• Task brief:
Wherever the string "design" shows up in the records below, return that line.

━━━

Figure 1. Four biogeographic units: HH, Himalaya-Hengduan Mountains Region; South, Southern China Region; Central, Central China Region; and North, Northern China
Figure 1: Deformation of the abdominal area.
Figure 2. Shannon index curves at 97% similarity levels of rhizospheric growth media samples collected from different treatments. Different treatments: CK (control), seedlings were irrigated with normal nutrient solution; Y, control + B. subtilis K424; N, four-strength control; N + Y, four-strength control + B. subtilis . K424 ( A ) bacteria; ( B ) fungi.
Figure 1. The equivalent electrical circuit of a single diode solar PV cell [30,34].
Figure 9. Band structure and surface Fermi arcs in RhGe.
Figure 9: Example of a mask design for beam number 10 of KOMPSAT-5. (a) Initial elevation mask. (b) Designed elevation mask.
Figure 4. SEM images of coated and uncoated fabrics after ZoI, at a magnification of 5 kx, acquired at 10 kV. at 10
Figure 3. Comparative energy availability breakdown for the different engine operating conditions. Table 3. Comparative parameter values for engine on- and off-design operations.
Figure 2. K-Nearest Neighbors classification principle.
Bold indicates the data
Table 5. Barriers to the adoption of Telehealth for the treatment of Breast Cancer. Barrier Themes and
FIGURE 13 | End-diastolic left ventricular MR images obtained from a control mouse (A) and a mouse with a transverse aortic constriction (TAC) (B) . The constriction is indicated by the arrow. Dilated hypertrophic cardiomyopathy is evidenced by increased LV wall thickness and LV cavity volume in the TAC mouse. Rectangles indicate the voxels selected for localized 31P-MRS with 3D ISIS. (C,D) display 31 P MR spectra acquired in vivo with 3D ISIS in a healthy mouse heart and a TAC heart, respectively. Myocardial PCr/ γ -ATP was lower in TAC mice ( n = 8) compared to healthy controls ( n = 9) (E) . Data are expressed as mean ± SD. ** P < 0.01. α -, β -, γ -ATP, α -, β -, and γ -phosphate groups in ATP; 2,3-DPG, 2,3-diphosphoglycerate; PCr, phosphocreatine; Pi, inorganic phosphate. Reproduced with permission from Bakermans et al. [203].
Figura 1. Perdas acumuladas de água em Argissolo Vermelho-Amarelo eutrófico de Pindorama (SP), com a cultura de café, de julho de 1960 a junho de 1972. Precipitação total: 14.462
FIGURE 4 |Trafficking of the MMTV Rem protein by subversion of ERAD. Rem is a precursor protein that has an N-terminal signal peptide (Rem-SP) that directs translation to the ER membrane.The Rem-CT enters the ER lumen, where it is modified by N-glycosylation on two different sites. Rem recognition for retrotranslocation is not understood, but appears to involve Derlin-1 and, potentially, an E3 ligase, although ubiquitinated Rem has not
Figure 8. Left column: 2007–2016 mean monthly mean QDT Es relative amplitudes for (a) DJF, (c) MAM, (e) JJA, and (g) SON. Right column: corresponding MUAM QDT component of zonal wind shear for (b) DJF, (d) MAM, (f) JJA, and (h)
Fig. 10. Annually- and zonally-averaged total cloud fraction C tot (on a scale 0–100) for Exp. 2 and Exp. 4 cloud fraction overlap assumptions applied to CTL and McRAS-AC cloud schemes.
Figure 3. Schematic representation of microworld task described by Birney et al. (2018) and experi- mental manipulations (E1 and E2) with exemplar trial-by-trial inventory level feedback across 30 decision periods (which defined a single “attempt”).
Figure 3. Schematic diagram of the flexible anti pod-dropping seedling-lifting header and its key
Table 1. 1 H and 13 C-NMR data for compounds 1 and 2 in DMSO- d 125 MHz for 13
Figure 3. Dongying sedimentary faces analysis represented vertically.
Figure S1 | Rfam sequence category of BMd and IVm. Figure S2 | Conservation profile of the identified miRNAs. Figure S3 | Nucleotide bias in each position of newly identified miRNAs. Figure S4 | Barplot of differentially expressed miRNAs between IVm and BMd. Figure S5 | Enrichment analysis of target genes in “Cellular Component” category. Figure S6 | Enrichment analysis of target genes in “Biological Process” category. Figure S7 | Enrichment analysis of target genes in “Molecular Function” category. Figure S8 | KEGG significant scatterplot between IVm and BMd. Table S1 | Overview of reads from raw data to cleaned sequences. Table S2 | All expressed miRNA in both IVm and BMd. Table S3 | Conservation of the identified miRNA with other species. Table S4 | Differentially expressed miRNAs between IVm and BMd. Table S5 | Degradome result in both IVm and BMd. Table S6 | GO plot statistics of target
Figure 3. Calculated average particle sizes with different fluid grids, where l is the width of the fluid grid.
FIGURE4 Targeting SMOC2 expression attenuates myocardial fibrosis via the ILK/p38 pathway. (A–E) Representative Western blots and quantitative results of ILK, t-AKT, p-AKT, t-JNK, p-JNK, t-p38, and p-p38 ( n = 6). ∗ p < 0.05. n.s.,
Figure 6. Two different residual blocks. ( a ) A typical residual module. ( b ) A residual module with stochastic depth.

━━━

• Exercise answer:
Figure 9: Example of a mask design for beam number 10 of KOMPSAT-5. (a) Initial elevation mask. (b) Designed elevation mask.
Figure 3. Comparative energy availability breakdown for the different engine operating conditions. Table 3. Comparative parameter values for engine on- and off-design operations.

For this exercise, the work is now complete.